Задания ->
a) Перепишите без изменений отрывок из текста о пакте о ненападении. Начните с того места, где стоят слова «Уже ночью 23», и остановитесь после слов «с запланированной войной.».
b) Определите, согласуется ли каждое утверждение с текстом о пакте о ненападении. Для каждого ответьте «да» или «нет» и точно процитируйте решающие слова текста. (i) Секретный дополнительный протокол стал известен только после войны. (ii) Линия сфер интересов проходила по рекам Нарев, Висла и Днепр. (iii) Чемберлен делил с Гитлером сферы интересов.
c) Когда, согласно тексту о пакте о ненападении, Риббентроп и Молотов подписали пакт?

Текст для чтения ->

----

Уже ночью 23 августа Риббентроп и Молотов подписали пакт о ненападении и
секретный дополнительный протокол, который стал известен лишь после войны,
когда его подбросили немецкой защите во время Нюрнбергского процесса . В нем
стороны договорились поделить Восточную Европу в случае «территориально-
политического переустройства» по линии сфер интересов, которая, начинаясь от
северной границы Литвы, проходила по рекам Нарев, Висла и Сан. Совершенно
определенно оставался открытым вопрос, «является ли в обоюдных интересах
желательным сохранение Польского государства и каковы будут границы этого
государства». Эти сухие формулировки обнажали империалистический по своей
сути характер соглашения и неопровержимо свидетельствовали о его взаимосвязи
с запланированной войной.
Об эту взаимосвязь, в конце концов, разбивались обстоятельные советские попытки
оправдаться. Конечно, Сталин мог сослаться на многочисленные обоснованные
мотивы заключения пакта о ненападения. Он давал ему знаменитую «передышку»,
отодвигал передний рубеж системы обороны страны в западном направлении на
расстояние, которое, может быть, имело решающее значение, и он давал прежде
всего уверенность, что склонные к колебаниям западные державы необратимо
будут находиться в конфликте с Германией, когда Гитлер вернется к своей
сокровенной цели и нападет на Советский Союз; апологеты Сталина утверждают,
что он сделал 23 августа 1939 года то же самое, что Чемберлен годом раньше в
Мюнхене: как Сталин теперь сдал Польшу, чтобы выиграть время, так и тот в свое
время пожертвовал Чехословакией. Но ни один из этих аргументов не может
заставить забыть о секретном дополнительном протоколе, который превращал пакт
о ненападении в пакт о нападении, и Чемберлен никогда не делил с Гитлером
сферы интересов, несмотря на неоднократные предложения последнего, наоборот,
он разбил его великую мечту: беспрепятственно навалиться на Советский Союз,
руководители которого проявляли теперь гораздо меньше совестливости, чем он.

----

Исходные материалы ->
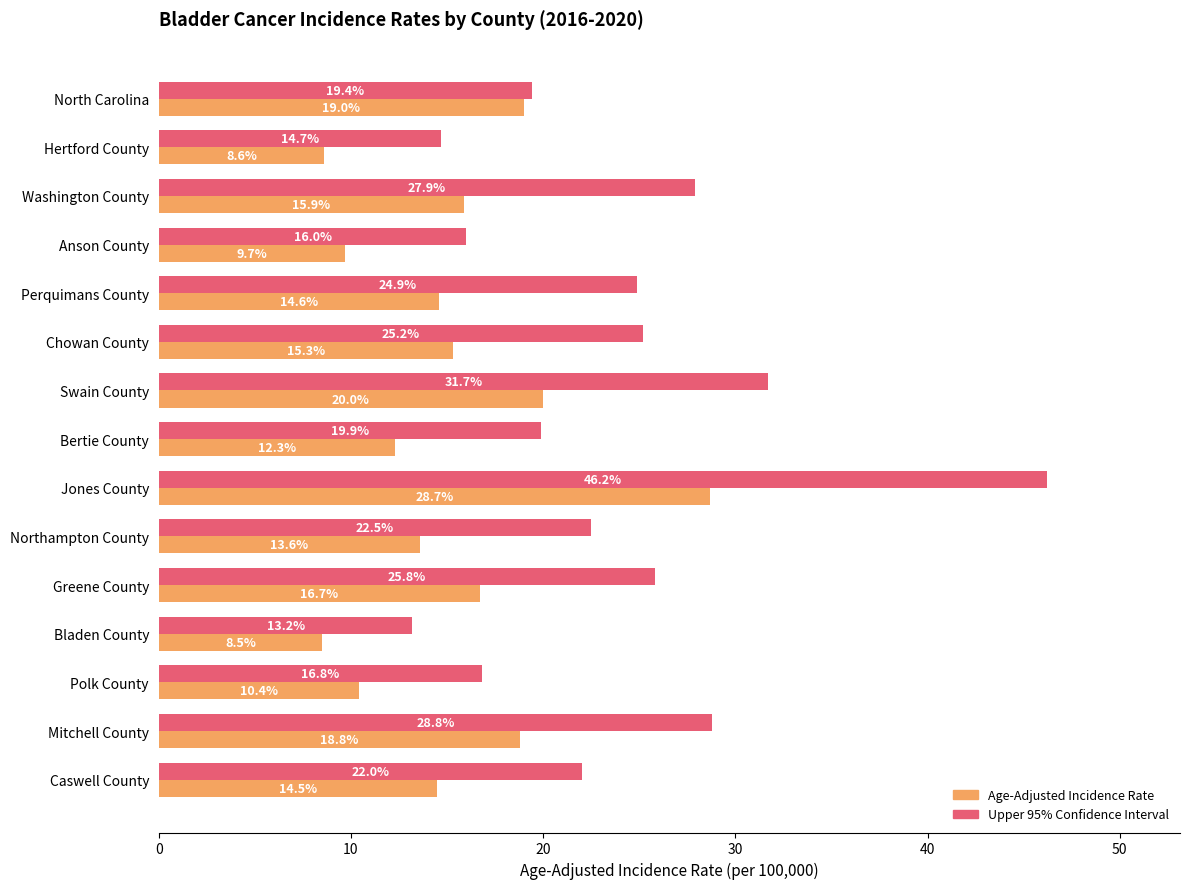

Which series has the widest spread of values?

Upper 95% Confidence Interval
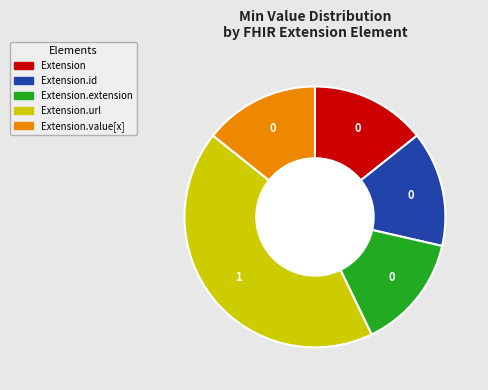

Is there a majority slice in this chart?

No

----

Ответы по заданиям ->
a)
Уже ночью 23 августа Риббентроп и Молотов подписали пакт о ненападении и
секретный дополнительный протокол, который стал известен лишь после войны,
когда его подбросили немецкой защите во время Нюрнбергского процесса . В нем
стороны договорились поделить Восточную Европу в случае «территориально-
политического переустройства» по линии сфер интересов, которая, начинаясь от
северной границы Литвы, проходила по рекам Нарев, Висла и Сан. Совершенно
определенно оставался открытым вопрос, «является ли в обоюдных интересах
желательным сохранение Польского государства и каковы будут границы этого
государства». Эти сухие формулировки обнажали империалистический по своей
сути характер соглашения и неопровержимо свидетельствовали о его взаимосвязи
с запланированной войной.

b)
(i) Да: «стал известен лишь после войны».
(ii) Нет: «проходила по рекам Нарев, Висла и Сан».
(iii) Нет: «Чемберлен никогда не делил с Гитлером сферы интересов».

c) Они подписали его ночью 23 августа.